> **WHAT IS NEEDED**
Count the lines containing "photomicrograph" in the entries underneath, and state that count without anything else.

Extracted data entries
=== Begin Enclosure ===
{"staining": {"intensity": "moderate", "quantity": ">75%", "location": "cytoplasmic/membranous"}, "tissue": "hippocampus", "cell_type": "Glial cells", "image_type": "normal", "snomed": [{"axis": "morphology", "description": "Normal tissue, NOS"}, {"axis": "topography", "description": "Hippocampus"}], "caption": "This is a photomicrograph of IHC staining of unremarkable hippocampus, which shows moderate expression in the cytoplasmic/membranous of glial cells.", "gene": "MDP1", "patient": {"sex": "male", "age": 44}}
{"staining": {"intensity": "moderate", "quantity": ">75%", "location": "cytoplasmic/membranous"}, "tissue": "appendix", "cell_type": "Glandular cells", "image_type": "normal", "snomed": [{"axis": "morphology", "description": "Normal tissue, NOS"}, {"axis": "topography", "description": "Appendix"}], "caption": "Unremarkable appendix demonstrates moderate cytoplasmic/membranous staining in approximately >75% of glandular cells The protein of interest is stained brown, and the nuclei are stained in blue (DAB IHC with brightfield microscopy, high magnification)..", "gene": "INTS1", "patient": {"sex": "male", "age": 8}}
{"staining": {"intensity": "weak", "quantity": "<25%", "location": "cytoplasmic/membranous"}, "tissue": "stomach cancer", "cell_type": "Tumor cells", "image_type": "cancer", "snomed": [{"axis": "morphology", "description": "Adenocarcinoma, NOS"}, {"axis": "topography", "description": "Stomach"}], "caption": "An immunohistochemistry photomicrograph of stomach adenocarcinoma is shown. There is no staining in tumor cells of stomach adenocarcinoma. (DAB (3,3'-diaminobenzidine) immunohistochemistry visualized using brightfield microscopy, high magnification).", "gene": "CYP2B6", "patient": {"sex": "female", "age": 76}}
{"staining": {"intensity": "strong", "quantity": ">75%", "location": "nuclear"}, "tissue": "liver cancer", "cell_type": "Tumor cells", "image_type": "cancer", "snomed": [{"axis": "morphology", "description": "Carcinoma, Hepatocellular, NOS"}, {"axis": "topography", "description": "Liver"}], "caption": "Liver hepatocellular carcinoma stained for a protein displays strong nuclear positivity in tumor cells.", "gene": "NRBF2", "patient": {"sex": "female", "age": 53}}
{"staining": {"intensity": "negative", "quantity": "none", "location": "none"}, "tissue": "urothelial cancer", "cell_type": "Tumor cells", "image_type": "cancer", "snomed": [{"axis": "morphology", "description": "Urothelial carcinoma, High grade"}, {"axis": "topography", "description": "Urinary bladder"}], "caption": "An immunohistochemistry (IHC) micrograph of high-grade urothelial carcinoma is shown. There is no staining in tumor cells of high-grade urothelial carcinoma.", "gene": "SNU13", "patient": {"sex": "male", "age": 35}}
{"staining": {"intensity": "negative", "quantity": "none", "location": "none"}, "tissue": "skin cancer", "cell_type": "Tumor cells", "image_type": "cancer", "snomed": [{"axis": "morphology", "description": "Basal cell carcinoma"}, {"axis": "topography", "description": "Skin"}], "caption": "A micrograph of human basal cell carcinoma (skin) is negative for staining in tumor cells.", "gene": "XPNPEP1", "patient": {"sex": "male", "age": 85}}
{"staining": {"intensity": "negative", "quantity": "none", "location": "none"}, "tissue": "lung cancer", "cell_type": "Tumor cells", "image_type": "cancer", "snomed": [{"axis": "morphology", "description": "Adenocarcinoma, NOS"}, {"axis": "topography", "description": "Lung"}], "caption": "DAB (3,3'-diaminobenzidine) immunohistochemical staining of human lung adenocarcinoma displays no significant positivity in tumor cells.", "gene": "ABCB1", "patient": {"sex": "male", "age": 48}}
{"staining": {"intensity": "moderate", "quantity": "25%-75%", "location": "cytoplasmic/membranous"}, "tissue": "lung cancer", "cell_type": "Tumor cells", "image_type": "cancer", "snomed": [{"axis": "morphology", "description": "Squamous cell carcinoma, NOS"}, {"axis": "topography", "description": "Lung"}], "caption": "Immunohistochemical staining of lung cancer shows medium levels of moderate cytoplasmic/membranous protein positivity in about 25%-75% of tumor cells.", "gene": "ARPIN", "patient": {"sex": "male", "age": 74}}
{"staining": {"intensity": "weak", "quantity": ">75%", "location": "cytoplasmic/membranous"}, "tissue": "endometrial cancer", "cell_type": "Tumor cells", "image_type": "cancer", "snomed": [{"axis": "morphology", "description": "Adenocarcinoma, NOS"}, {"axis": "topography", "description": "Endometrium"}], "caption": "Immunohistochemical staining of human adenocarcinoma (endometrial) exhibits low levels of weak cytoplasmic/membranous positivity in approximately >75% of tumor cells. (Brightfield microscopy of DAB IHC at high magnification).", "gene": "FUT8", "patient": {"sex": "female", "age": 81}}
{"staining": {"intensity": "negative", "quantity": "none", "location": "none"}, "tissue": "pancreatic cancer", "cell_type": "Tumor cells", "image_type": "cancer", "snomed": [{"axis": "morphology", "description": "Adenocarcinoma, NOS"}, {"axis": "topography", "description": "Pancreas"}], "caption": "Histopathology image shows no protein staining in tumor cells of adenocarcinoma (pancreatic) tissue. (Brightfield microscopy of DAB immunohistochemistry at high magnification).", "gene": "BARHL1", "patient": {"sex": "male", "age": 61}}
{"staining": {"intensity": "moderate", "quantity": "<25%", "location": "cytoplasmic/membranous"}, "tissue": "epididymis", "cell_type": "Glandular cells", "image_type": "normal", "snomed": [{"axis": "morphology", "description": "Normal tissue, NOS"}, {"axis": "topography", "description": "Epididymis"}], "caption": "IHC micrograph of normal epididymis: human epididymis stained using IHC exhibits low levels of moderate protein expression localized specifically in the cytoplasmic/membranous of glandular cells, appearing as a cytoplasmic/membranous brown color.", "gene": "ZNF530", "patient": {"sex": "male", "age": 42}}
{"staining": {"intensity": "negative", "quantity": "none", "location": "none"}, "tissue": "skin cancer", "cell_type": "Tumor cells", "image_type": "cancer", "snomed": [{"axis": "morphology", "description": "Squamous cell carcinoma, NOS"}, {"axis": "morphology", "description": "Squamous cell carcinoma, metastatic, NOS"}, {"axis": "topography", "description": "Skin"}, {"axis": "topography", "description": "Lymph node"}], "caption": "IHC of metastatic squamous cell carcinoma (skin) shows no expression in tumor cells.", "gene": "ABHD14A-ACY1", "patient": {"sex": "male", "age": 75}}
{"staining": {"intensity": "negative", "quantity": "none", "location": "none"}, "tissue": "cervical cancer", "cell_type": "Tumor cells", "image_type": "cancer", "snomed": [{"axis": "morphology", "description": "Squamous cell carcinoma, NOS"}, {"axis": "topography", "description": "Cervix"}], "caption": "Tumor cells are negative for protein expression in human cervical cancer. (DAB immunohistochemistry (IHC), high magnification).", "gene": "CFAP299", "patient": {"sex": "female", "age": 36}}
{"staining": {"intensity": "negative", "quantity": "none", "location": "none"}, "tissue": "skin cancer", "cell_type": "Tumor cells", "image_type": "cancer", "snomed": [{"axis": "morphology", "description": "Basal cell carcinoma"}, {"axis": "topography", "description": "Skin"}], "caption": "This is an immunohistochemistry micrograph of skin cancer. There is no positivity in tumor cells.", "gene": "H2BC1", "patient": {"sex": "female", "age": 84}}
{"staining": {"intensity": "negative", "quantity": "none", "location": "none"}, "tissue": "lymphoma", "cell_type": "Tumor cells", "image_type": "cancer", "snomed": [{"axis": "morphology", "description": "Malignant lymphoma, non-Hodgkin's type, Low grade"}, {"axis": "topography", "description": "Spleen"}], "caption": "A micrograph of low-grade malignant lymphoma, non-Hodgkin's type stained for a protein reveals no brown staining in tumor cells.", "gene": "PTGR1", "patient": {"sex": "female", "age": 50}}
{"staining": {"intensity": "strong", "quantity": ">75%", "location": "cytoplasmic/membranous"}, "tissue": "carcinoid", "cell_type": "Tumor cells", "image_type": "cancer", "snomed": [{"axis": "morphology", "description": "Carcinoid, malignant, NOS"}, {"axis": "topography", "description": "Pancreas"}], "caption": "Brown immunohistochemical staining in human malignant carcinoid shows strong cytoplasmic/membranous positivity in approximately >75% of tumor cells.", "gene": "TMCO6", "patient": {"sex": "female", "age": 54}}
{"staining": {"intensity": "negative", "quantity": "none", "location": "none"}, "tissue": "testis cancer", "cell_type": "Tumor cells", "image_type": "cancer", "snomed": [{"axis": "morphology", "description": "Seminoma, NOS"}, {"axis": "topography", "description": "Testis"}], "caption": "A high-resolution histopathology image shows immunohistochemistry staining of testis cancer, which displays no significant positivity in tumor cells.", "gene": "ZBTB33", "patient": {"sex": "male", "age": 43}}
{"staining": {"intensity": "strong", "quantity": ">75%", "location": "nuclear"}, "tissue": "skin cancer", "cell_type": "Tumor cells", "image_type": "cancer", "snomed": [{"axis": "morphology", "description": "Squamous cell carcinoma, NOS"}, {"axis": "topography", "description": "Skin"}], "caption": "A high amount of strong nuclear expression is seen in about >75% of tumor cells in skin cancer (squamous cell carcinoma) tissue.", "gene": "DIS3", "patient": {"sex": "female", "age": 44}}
=== End Enclosure ===
> **REPLY TO THE EXERCISE**
2